Sigrid Weiler (SPD) erschien die Bebauung als zu eng; außerdem bemängelte sie das Fehlen von Besucherparkplätzen. Thorsten Metz (CDU) wies darauf hin, dass das Gelände am Ortseingang sehr wertvoll und quasi die Visitenkarte Bellheims sei. Seinem Vorschlag, in nicht öffentlicher Sitzung das Thema mit dem potenziellen Investor noch einmal zu vertiefen, folgte der Rat.

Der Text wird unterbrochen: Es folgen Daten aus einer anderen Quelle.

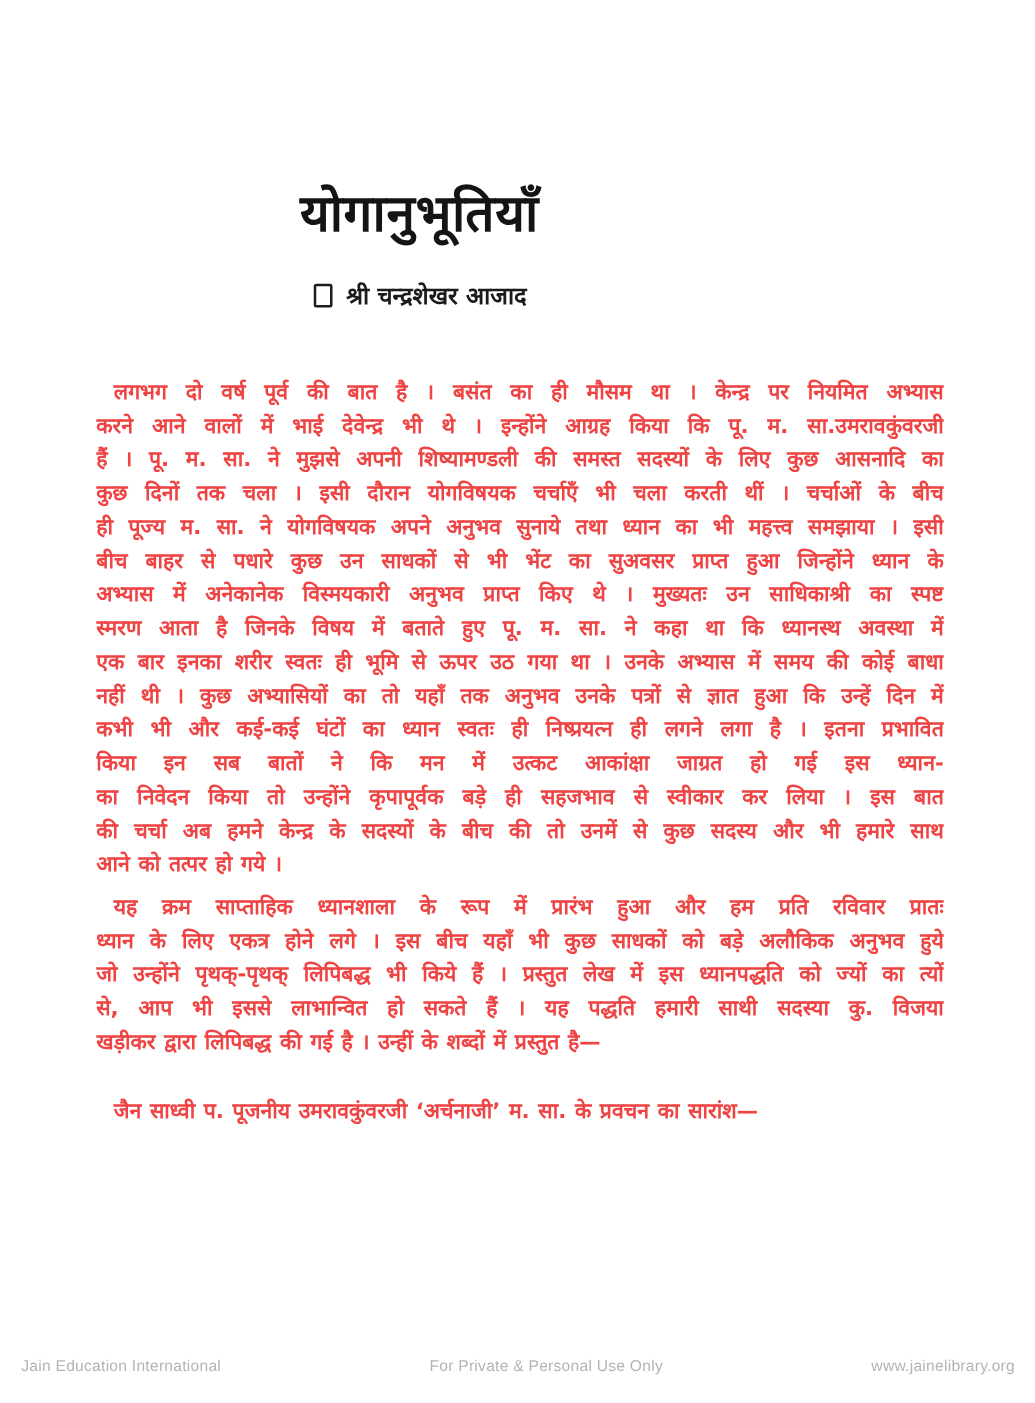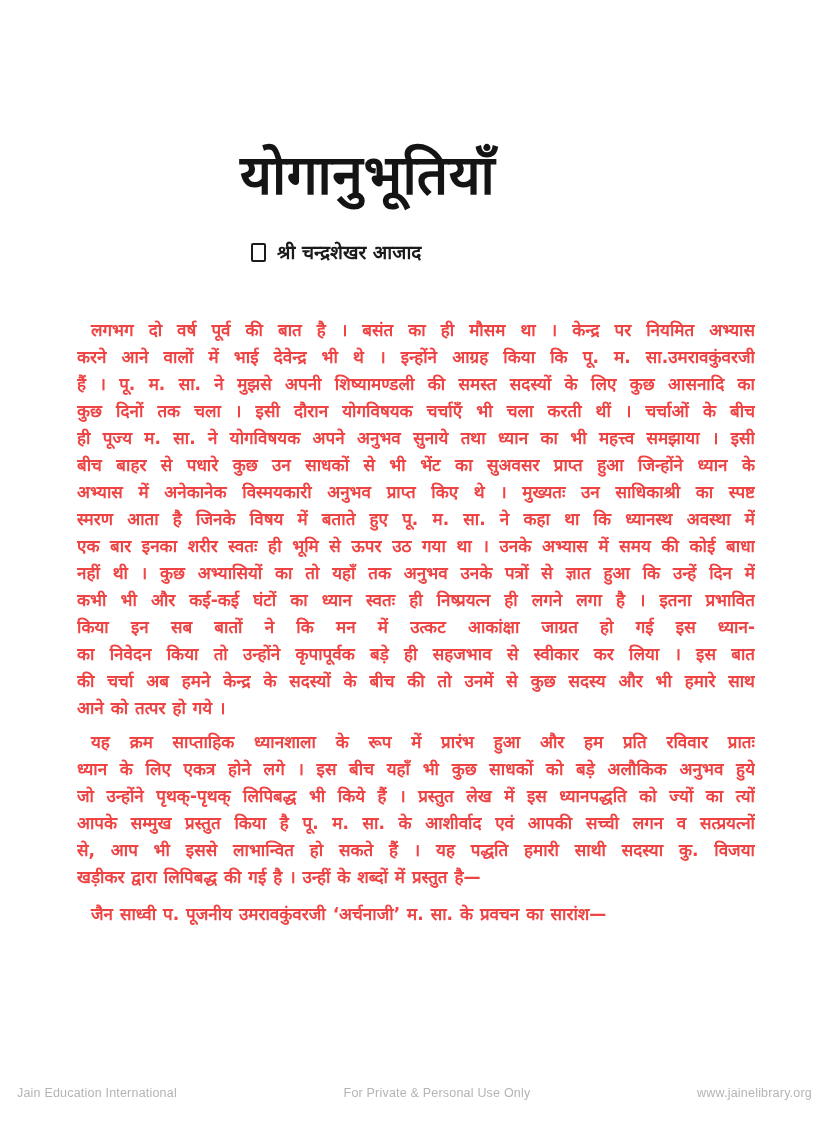--- a/index.html
+++ b/index.html
@@ -17,12 +17,11 @@
   }
   .title {
     margin:148px 0 0 240px;
-    font-size:55px;
+    font-size:41px;
     line-height:1.15;
     font-weight:800;
     color:#141414;
     letter-spacing:0.5px;
-    font-family:Liberation Mono, monospace;
   }
   .byline {
     margin:28px 4px 0 251px;

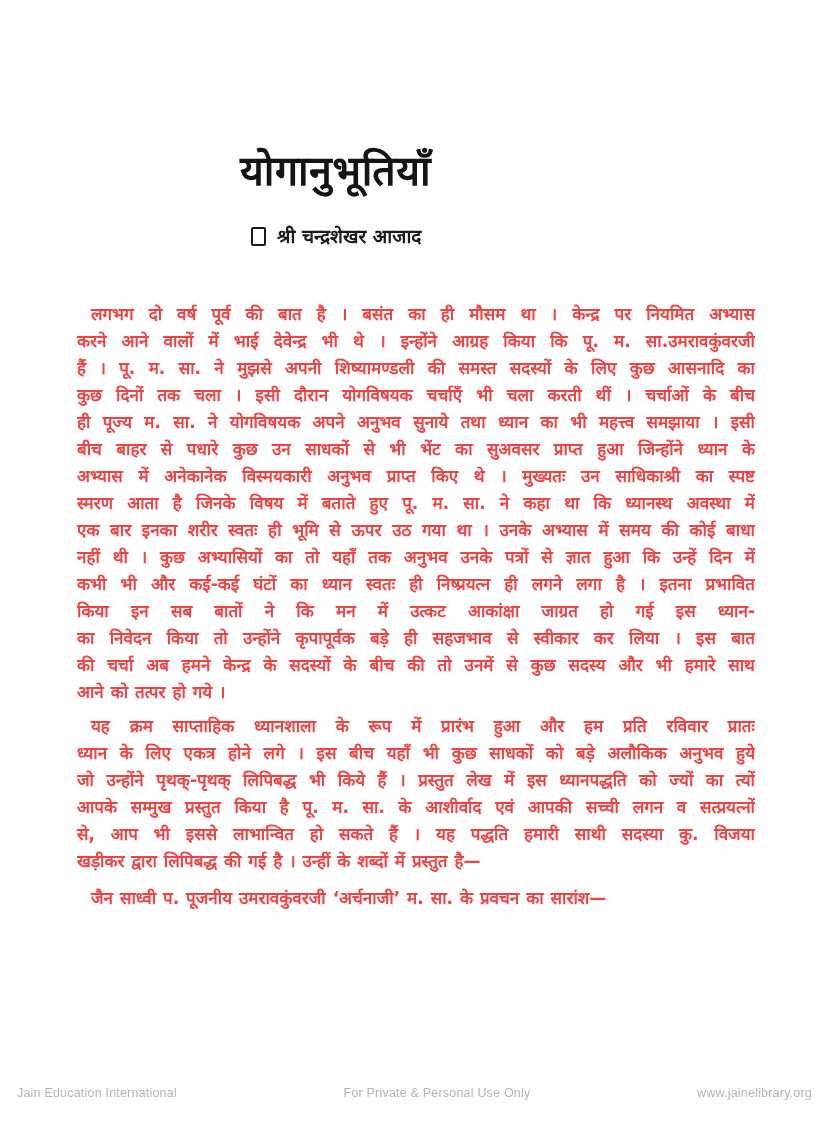--- a/index.html
+++ b/index.html
@@ -47,7 +47,7 @@
     width:678px;
   }
   .para { margin-bottom:7px; }
-  .para.gap-lg { margin-bottom:10px; }
+  .para.gap-lg { margin-bottom:28px; }
   .para:last-child { margin-bottom:0; }
   .line {
     font-size:17px;

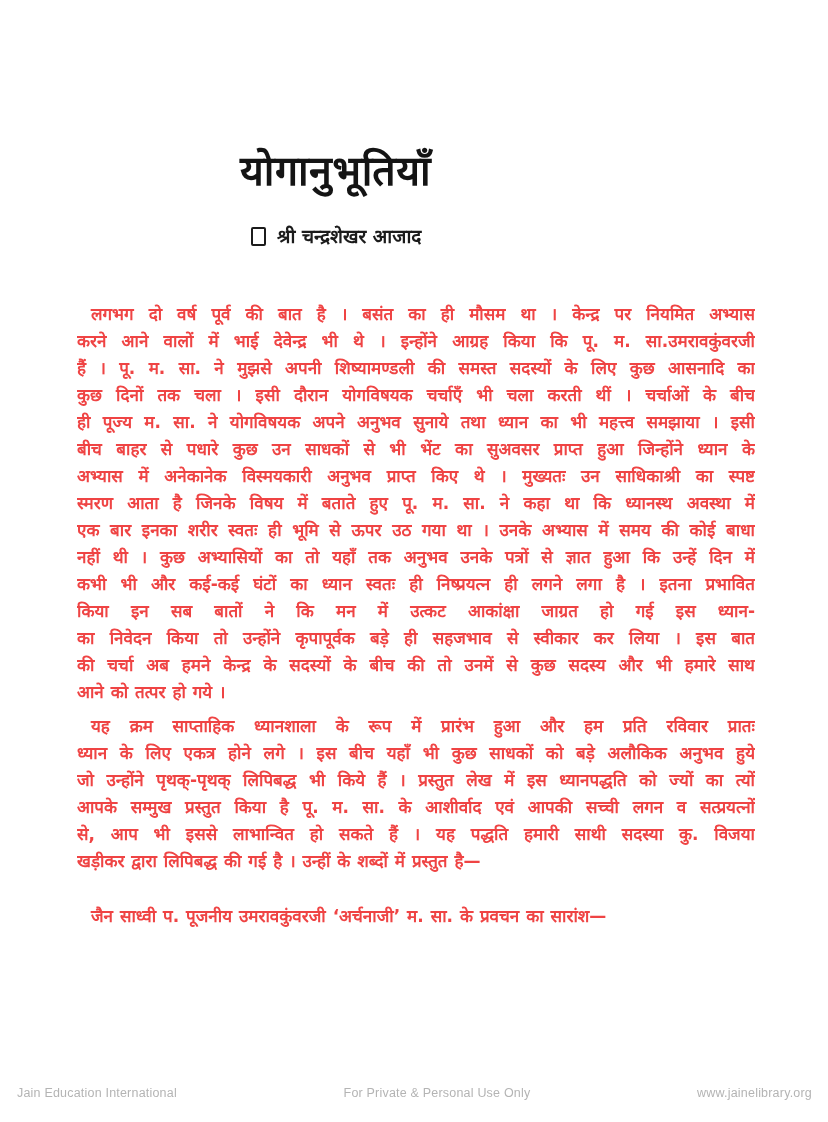--- a/index.html
+++ b/index.html
@@ -110,7 +110,6 @@
         <div class="line">यह क्रम साप्ताहिक ध्यानशाला के रूप में प्रारंभ हुआ और हम प्रति रविवार प्रातः</div>
         <div class="line">ध्यान के लिए एकत्र होने लगे । इस बीच यहाँ भी कुछ साधकों को बड़े अलौकिक अनुभव हुये</div>
         <div class="line">जो उन्होंने पृथक्-पृथक् लिपिबद्ध भी किये हैं । प्रस्तुत लेख में इस ध्यानपद्धति को ज्यों का त्यों</div>
-        <div class="line">आपके सम्मुख प्रस्तुत किया है पू. म. सा. के आशीर्वाद एवं आपकी सच्ची लगन व सत्प्रयत्नों</div>
         <div class="line">से, आप भी इससे लाभान्वित हो सकते हैं ।  यह पद्धति हमारी साथी सदस्या कु. विजया</div>
         <div class="line">खड़ीकर द्वारा लिपिबद्ध की गई है । उन्हीं के शब्दों में प्रस्तुत है—</div>
       </div>

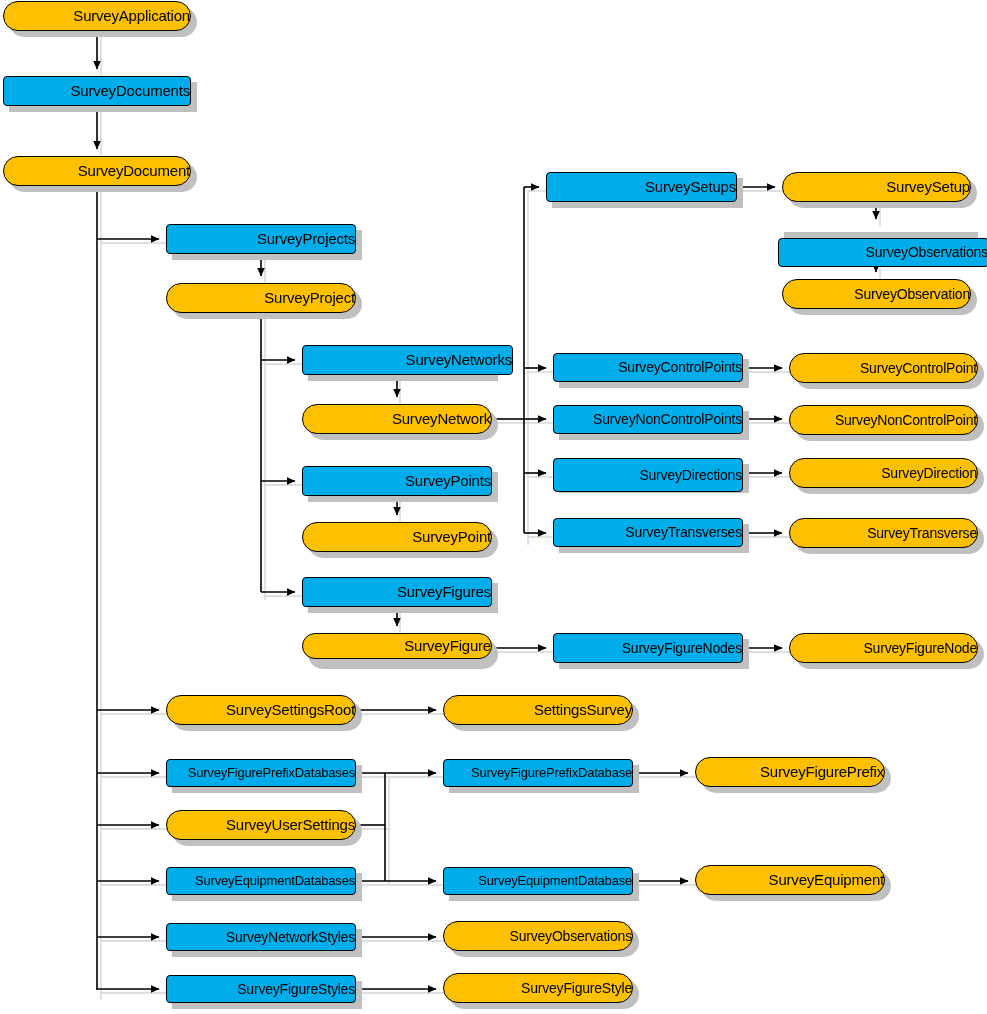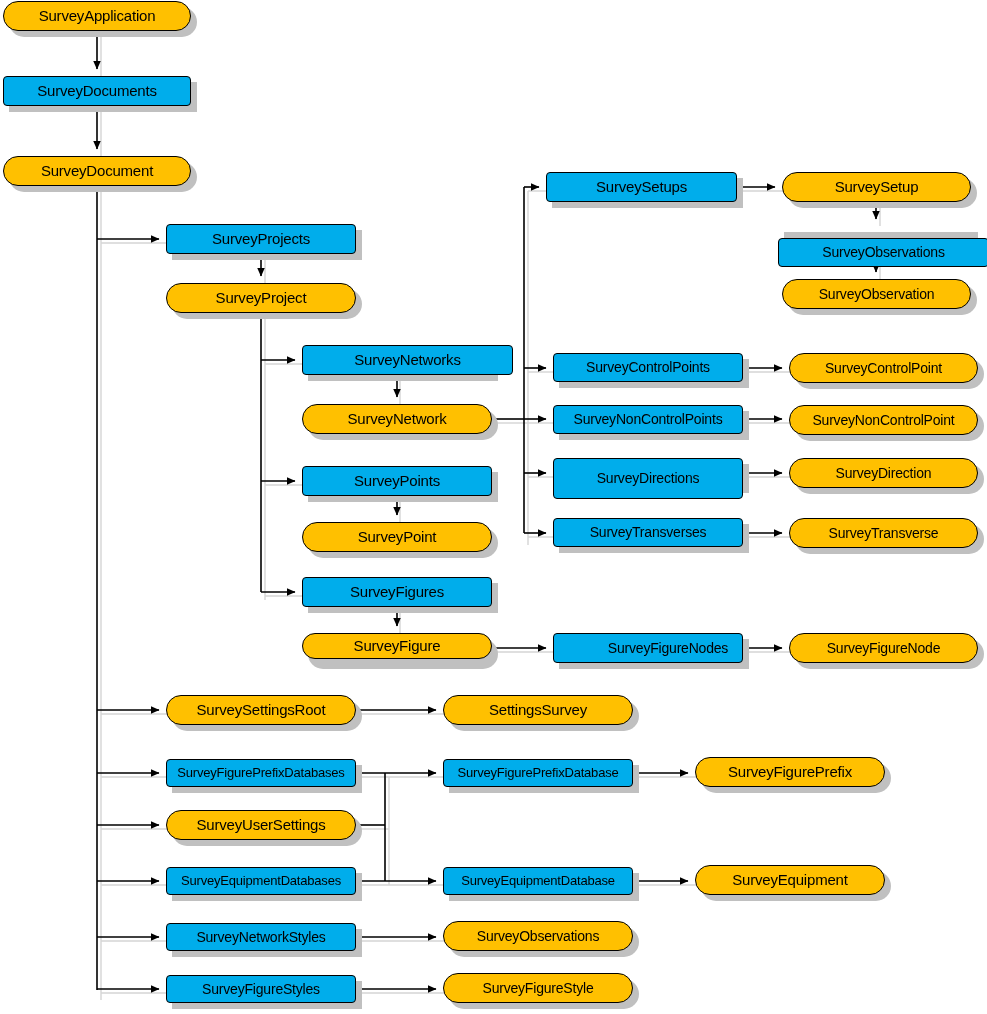--- a/index.html
+++ b/index.html
@@ -26,7 +26,7 @@
     box-sizing: border-box;
     display: flex;
     align-items: center;
-    justify-content: center;
+    justify-content: flex-end;
     color: #000000;
     white-space: nowrap;
     letter-spacing: -0.2px;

Ein anderes Vorhaben, nämlich auf dem Gelände eines ehemaligen Schrottplatzes am Ortsausgang in der Zeiskamer Straße einen neuen Penny-Markt zu errichten, liegt früheren Angaben von Ortsbürgermeister Paul Gärtner (FWG) zufolge noch auf Eis. Nach wiederholten Planänderungen warte man auf die Baugenehmigung seitens der Kreisverwaltung. Diese hatte wegen der Corona-Pandemie Personal vom Bauamt abgezogen und ins Gesundheitsamt verlagert. Weil zu viele Bauanträge liegengeblieben waren, neues Personal nicht zu bekommen war und es in der Folge auch Proteste von Kommunen gab, sollte die Abteilung personell verstärkt werden.